(DATA PROVIDED begins)
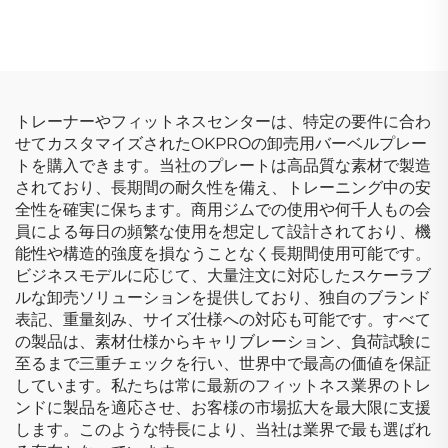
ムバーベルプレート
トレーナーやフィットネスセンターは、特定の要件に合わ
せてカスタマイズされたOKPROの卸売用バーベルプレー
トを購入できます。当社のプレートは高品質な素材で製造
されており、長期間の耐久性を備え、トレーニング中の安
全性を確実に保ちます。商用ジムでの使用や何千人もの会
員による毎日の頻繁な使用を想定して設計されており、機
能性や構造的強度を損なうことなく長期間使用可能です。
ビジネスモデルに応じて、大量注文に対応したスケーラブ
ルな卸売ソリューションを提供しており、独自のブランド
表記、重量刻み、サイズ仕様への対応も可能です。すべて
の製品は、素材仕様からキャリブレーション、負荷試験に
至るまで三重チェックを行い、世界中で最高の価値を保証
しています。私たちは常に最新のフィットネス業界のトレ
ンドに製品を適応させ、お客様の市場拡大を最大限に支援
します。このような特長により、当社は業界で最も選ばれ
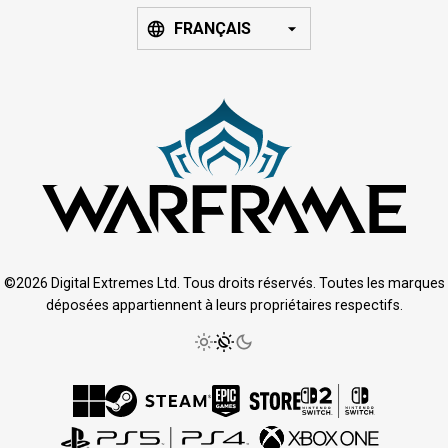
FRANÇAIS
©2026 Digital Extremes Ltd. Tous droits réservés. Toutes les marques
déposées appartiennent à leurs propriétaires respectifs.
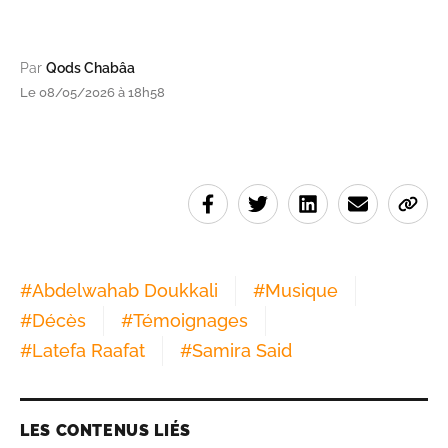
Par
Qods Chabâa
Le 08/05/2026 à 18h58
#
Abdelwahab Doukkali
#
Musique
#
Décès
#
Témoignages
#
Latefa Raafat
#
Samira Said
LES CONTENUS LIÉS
(DATA PROVIDED ends)
(DATA PROVIDED begins)
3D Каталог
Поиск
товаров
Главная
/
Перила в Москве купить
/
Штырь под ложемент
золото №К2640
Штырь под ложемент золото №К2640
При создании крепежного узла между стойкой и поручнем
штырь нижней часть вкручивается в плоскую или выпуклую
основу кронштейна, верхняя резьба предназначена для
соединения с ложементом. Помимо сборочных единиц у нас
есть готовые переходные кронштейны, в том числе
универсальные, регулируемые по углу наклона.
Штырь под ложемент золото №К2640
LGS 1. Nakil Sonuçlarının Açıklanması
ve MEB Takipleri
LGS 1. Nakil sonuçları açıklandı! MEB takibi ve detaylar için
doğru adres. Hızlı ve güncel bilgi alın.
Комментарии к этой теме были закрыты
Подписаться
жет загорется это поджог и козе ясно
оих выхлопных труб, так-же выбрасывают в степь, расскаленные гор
(DATA PROVIDED ends)
*TASK GOAL*.
Look for the string "Nakil" in the data above and return every line that has it.

*OUTPUT BELOW*.
LGS 1. Nakil Sonuçlarının Açıklanması
LGS 1. Nakil sonuçları açıklandı! MEB takibi ve detaylar için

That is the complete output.